### Given text
Descriptions, Reviews, Etc.
Publisher Description:

This history of the idea of "neighborhood" in a major American city examines the transition of Atlanta, Georgia, from a place little concerned with residential segregation, tasteful surroundings, and property control to one marked by extreme concentrations of poverty and racial and class exclusion. Using Atlanta as a lens to view the wider nation, LeeAnn Lands shows how assumptions about race and class have coalesced with attitudes toward residential landscape aesthetics and home ownership to shape public policies that promote and protect white privilege.

Lands studies the diffusion of property ideologies on two separate but related levels: within academic, professional, and bureaucratic circles and within circles comprising civic elites and rank-and-file residents. By the 1920s, following the establishment of park neighborhoods such as Druid Hills and Ansley Park, white home owners approached housing and neighborhoods with a particular collection of desires and sensibilities: architectural and landscape continuity, a narrow range of housing values, orderliness, and separation from undesirable land uses--and undesirable people.

By the 1950s, these desires and sensibilities had been codified in federal, state, and local standards, practices, and laws. Today, Lands argues, far more is at stake than issues of access to particular neighborhoods, because housing location is tied to the allocation of a broad range of resources, including school funding, infrastructure, and law enforcement. Long after racial segregation has been outlawed, white privilege remains embedded in our culture of home ownership.

[Extracted data entries]
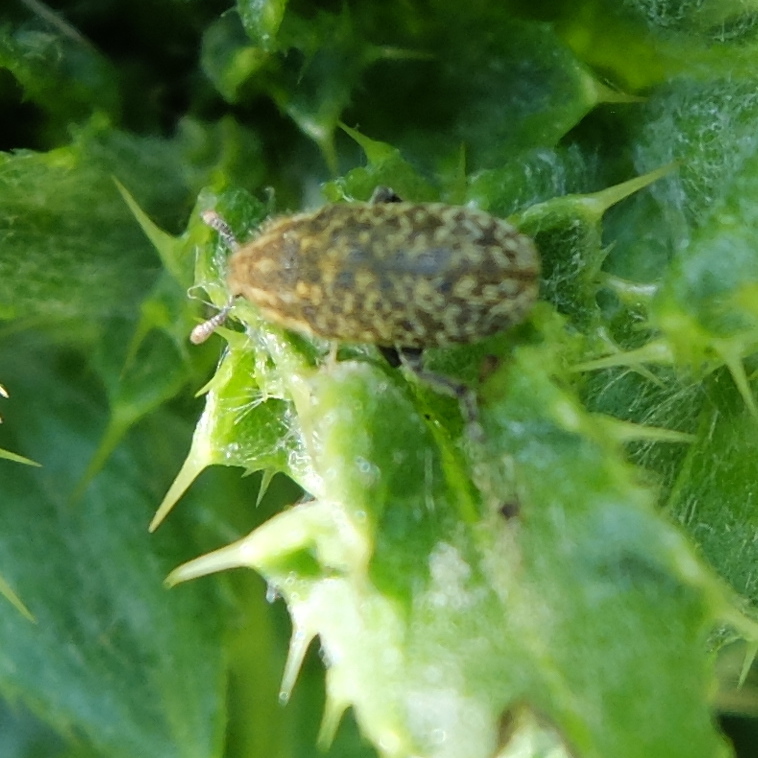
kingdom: Animalia
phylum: Arthropoda
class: Insecta
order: Coleoptera
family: Curculionidae
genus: Rhinocyllus
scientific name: Rhinocyllus conicus
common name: Weevil
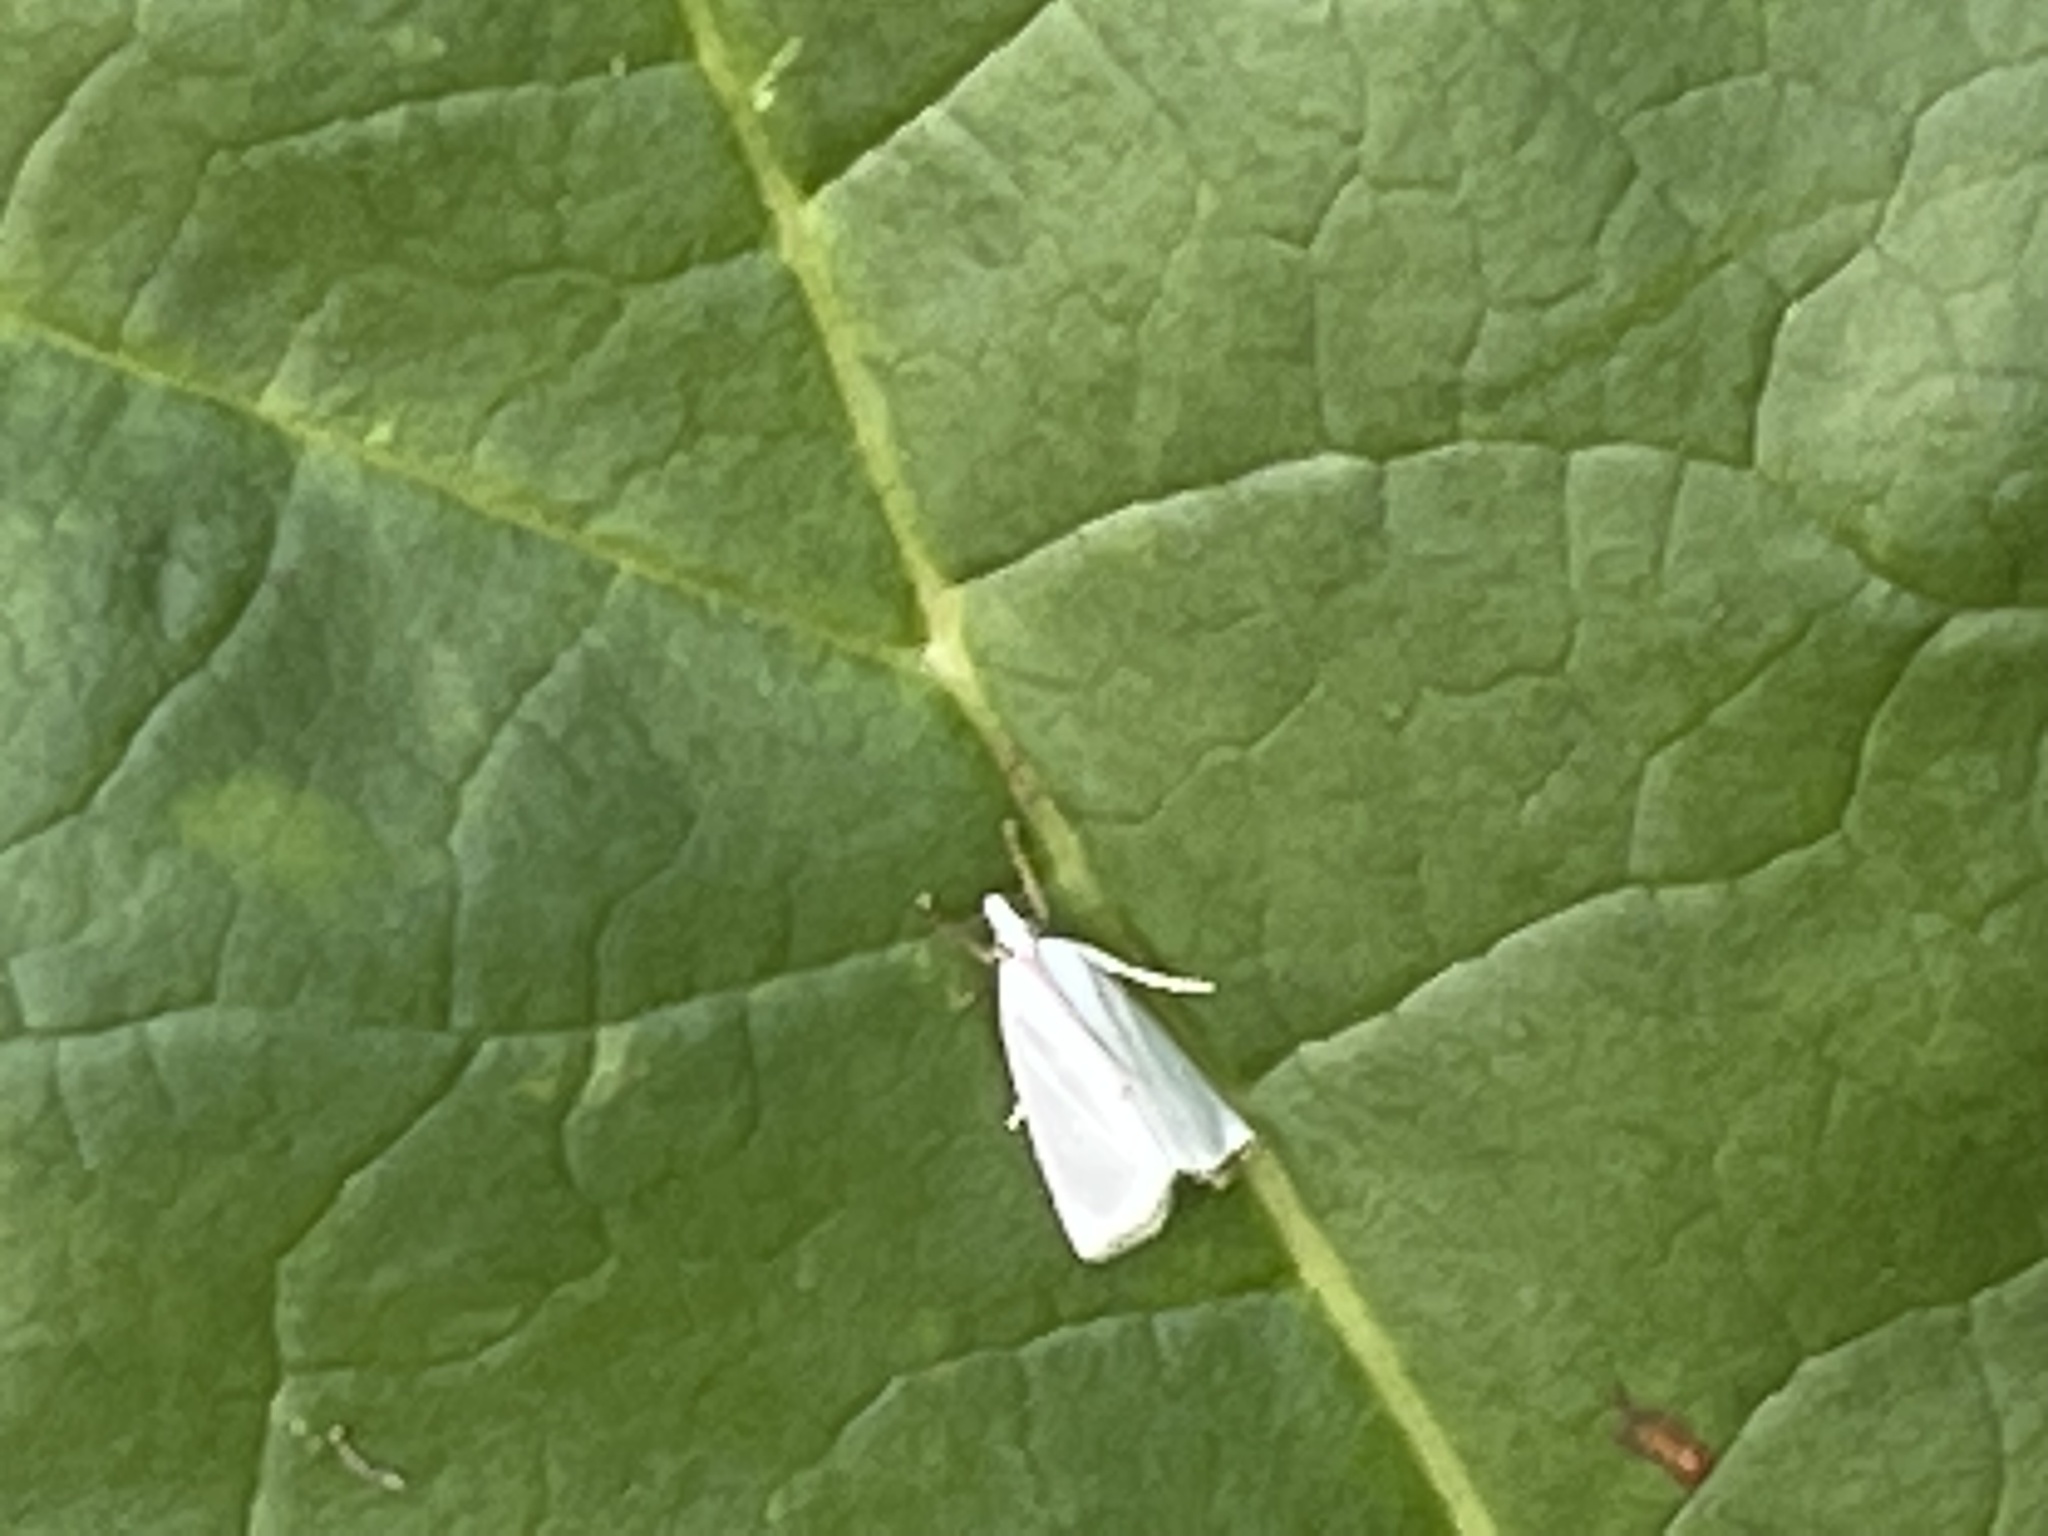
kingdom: Animalia
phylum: Arthropoda
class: Insecta
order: Lepidoptera
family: Crambidae
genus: Argyria
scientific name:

### Prompt
Extract the passage of the Atlanta neighborhood description from "Descriptions, Reviews, Etc." to "protect white privilege.". This listing has no connection to the text about Atlanta neighborhoods.

### Output
Descriptions, Reviews, Etc.
Publisher Description:

This history of the idea of "neighborhood" in a major American city examines the transition of Atlanta, Georgia, from a place little concerned with residential segregation, tasteful surroundings, and property control to one marked by extreme concentrations of poverty and racial and class exclusion. Using Atlanta as a lens to view the wider nation, LeeAnn Lands shows how assumptions about race and class have coalesced with attitudes toward residential landscape aesthetics and home ownership to shape public policies that promote and protect white privilege.